Data records

BEGIN

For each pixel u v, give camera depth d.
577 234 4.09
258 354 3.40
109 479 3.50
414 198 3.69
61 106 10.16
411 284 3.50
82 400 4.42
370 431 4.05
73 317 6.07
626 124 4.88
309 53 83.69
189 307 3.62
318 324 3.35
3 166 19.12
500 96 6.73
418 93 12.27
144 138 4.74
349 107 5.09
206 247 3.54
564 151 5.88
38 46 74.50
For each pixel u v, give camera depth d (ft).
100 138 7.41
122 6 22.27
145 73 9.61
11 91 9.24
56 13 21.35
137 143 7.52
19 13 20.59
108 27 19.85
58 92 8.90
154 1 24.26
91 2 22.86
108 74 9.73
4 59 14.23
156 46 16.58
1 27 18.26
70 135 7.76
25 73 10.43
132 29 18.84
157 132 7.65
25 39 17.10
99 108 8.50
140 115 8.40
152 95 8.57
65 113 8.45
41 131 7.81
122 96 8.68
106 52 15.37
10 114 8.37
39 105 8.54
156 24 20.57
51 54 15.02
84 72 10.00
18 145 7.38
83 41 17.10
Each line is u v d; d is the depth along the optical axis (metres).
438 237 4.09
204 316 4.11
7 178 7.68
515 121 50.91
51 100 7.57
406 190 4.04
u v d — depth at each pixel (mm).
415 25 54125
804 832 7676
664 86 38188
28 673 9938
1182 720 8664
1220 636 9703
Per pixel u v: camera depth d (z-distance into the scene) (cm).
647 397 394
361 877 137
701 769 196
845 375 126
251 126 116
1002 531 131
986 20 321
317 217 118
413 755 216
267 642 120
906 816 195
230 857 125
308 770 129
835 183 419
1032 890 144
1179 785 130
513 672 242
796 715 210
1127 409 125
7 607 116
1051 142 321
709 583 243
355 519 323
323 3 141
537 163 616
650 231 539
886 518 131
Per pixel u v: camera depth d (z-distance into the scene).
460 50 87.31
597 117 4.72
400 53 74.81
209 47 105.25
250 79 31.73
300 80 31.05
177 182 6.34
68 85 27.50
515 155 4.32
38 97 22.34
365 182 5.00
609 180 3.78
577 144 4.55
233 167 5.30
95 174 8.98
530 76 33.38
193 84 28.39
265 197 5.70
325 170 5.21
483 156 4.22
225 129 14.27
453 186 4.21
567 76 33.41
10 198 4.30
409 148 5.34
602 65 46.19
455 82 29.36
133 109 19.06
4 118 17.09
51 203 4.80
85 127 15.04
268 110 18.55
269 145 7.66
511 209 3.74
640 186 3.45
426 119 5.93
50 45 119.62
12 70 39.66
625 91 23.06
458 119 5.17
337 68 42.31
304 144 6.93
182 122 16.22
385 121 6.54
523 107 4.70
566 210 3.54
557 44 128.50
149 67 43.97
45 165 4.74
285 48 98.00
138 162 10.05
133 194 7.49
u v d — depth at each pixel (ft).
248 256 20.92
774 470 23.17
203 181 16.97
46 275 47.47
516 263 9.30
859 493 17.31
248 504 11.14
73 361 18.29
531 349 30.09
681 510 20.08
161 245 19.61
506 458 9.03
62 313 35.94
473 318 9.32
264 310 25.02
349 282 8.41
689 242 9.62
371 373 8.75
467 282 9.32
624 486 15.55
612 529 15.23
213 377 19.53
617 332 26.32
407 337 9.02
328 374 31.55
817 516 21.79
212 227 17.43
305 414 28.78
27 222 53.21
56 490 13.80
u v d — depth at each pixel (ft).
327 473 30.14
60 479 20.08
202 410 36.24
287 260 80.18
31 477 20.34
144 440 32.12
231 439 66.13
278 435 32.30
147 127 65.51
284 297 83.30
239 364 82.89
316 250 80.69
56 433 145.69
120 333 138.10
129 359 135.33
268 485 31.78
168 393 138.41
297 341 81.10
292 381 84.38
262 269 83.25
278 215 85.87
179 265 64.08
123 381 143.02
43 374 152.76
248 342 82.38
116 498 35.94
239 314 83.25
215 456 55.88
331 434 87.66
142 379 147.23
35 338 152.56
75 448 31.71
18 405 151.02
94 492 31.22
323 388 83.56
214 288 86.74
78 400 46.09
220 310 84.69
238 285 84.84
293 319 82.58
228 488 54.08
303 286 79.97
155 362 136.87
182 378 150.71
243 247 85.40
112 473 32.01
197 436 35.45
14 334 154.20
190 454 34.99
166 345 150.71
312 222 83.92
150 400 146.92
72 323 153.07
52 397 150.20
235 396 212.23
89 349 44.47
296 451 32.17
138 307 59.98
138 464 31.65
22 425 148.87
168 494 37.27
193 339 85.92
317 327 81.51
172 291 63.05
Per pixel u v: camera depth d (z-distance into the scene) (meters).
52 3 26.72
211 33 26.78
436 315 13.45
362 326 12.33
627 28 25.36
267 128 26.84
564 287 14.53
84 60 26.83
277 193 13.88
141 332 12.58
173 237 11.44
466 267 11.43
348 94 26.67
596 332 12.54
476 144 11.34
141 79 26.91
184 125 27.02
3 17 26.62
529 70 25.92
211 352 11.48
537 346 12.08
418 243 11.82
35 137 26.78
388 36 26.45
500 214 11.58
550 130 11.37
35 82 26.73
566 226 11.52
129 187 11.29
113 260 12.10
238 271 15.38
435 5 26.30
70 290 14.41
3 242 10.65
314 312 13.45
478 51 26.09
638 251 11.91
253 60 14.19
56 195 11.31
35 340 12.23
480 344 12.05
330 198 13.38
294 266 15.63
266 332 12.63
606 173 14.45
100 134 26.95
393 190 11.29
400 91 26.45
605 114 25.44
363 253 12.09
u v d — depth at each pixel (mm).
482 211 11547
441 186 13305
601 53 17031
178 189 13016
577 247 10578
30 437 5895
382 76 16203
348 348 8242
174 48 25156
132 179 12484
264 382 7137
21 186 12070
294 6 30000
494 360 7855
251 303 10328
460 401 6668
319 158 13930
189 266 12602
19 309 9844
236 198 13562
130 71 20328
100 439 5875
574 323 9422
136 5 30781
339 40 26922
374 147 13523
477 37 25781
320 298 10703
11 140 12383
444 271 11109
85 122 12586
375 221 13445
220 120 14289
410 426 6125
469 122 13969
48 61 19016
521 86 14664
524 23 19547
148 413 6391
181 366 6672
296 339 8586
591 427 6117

END

§ What is being asked
The records above should be returned exactly.

§ Expected answer
For each pixel u v, give camera depth d.
577 234 4.09
258 354 3.40
109 479 3.50
414 198 3.69
61 106 10.16
411 284 3.50
82 400 4.42
370 431 4.05
73 317 6.07
626 124 4.88
309 53 83.69
189 307 3.62
318 324 3.35
3 166 19.12
500 96 6.73
418 93 12.27
144 138 4.74
349 107 5.09
206 247 3.54
564 151 5.88
38 46 74.50
For each pixel u v, give camera depth d (ft).
100 138 7.41
122 6 22.27
145 73 9.61
11 91 9.24
56 13 21.35
137 143 7.52
19 13 20.59
108 27 19.85
58 92 8.90
154 1 24.26
91 2 22.86
108 74 9.73
4 59 14.23
156 46 16.58
1 27 18.26
70 135 7.76
25 73 10.43
132 29 18.84
157 132 7.65
25 39 17.10
99 108 8.50
140 115 8.40
152 95 8.57
65 113 8.45
41 131 7.81
122 96 8.68
106 52 15.37
10 114 8.37
39 105 8.54
156 24 20.57
51 54 15.02
84 72 10.00
18 145 7.38
83 41 17.10
Each line is u v d; d is the depth along the optical axis (metres).
438 237 4.09
204 316 4.11
7 178 7.68
515 121 50.91
51 100 7.57
406 190 4.04
u v d — depth at each pixel (mm).
415 25 54125
804 832 7676
664 86 38188
28 673 9938
1182 720 8664
1220 636 9703
Per pixel u v: camera depth d (z-distance into the scene) (cm).
647 397 394
361 877 137
701 769 196
845 375 126
251 126 116
1002 531 131
986 20 321
317 217 118
413 755 216
267 642 120
906 816 195
230 857 125
308 770 129
835 183 419
1032 890 144
1179 785 130
513 672 242
796 715 210
1127 409 125
7 607 116
1051 142 321
709 583 243
355 519 323
323 3 141
537 163 616
650 231 539
886 518 131
Per pixel u v: camera depth d (z-distance into the scene).
460 50 87.31
597 117 4.72
400 53 74.81
209 47 105.25
250 79 31.73
300 80 31.05
177 182 6.34
68 85 27.50
515 155 4.32
38 97 22.34
365 182 5.00
609 180 3.78
577 144 4.55
233 167 5.30
95 174 8.98
530 76 33.38
193 84 28.39
265 197 5.70
325 170 5.21
483 156 4.22
225 129 14.27
453 186 4.21
567 76 33.41
10 198 4.30
409 148 5.34
602 65 46.19
455 82 29.36
133 109 19.06
4 118 17.09
51 203 4.80
85 127 15.04
268 110 18.55
269 145 7.66
511 209 3.74
640 186 3.45
426 119 5.93
50 45 119.62
12 70 39.66
625 91 23.06
458 119 5.17
337 68 42.31
304 144 6.93
182 122 16.22
385 121 6.54
523 107 4.70
566 210 3.54
557 44 128.50
149 67 43.97
45 165 4.74
285 48 98.00
138 162 10.05
133 194 7.49
u v d — depth at each pixel (ft).
248 256 20.92
774 470 23.17
203 181 16.97
46 275 47.47
516 263 9.30
859 493 17.31
248 504 11.14
73 361 18.29
531 349 30.09
681 510 20.08
161 245 19.61
506 458 9.03
62 313 35.94
473 318 9.32
264 310 25.02
349 282 8.41
689 242 9.62
371 373 8.75
467 282 9.32
624 486 15.55
612 529 15.23
213 377 19.53
617 332 26.32
407 337 9.02
328 374 31.55
817 516 21.79
212 227 17.43
305 414 28.78
27 222 53.21
56 490 13.80
u v d — depth at each pixel (ft).
327 473 30.14
60 479 20.08
202 410 36.24
287 260 80.18
31 477 20.34
144 440 32.12
231 439 66.13
278 435 32.30
147 127 65.51
284 297 83.30
239 364 82.89
316 250 80.69
56 433 145.69
120 333 138.10
129 359 135.33
268 485 31.78
168 393 138.41
297 341 81.10
292 381 84.38
262 269 83.25
278 215 85.87
179 265 64.08
123 381 143.02
43 374 152.76
248 342 82.38
116 498 35.94
239 314 83.25
215 456 55.88
331 434 87.66
142 379 147.23
35 338 152.56
75 448 31.71
18 405 151.02
94 492 31.22
323 388 83.56
214 288 86.74
78 400 46.09
220 310 84.69
238 285 84.84
293 319 82.58
228 488 54.08
303 286 79.97
155 362 136.87
182 378 150.71
243 247 85.40
112 473 32.01
197 436 35.45
14 334 154.20
190 454 34.99
166 345 150.71
312 222 83.92
150 400 146.92
72 323 153.07
52 397 150.20
235 396 212.23
89 349 44.47
296 451 32.17
138 307 59.98
138 464 31.65
22 425 148.87
168 494 37.27
193 339 85.92
317 327 81.51
172 291 63.05
Per pixel u v: camera depth d (z-distance into the scene) (meters).
52 3 26.72
211 33 26.78
436 315 13.45
362 326 12.33
627 28 25.36
267 128 26.84
564 287 14.53
84 60 26.83
277 193 13.88
141 332 12.58
173 237 11.44
466 267 11.43
348 94 26.67
596 332 12.54
476 144 11.34
141 79 26.91
184 125 27.02
3 17 26.62
529 70 25.92
211 352 11.48
537 346 12.08
418 243 11.82
35 137 26.78
388 36 26.45
500 214 11.58
550 130 11.37
35 82 26.73
566 226 11.52
129 187 11.29
113 260 12.10
238 271 15.38
435 5 26.30
70 290 14.41
3 242 10.65
314 312 13.45
478 51 26.09
638 251 11.91
253 60 14.19
56 195 11.31
35 340 12.23
480 344 12.05
330 198 13.38
294 266 15.63
266 332 12.63
606 173 14.45
100 134 26.95
393 190 11.29
400 91 26.45
605 114 25.44
363 253 12.09
u v d — depth at each pixel (mm).
482 211 11547
441 186 13305
601 53 17031
178 189 13016
577 247 10578
30 437 5895
382 76 16203
348 348 8242
174 48 25156
132 179 12484
264 382 7137
21 186 12070
294 6 30000
494 360 7855
251 303 10328
460 401 6668
319 158 13930
189 266 12602
19 309 9844
236 198 13562
130 71 20328
100 439 5875
574 323 9422
136 5 30781
339 40 26922
374 147 13523
477 37 25781
320 298 10703
11 140 12383
444 271 11109
85 122 12586
375 221 13445
220 120 14289
410 426 6125
469 122 13969
48 61 19016
521 86 14664
524 23 19547
148 413 6391
181 366 6672
296 339 8586
591 427 6117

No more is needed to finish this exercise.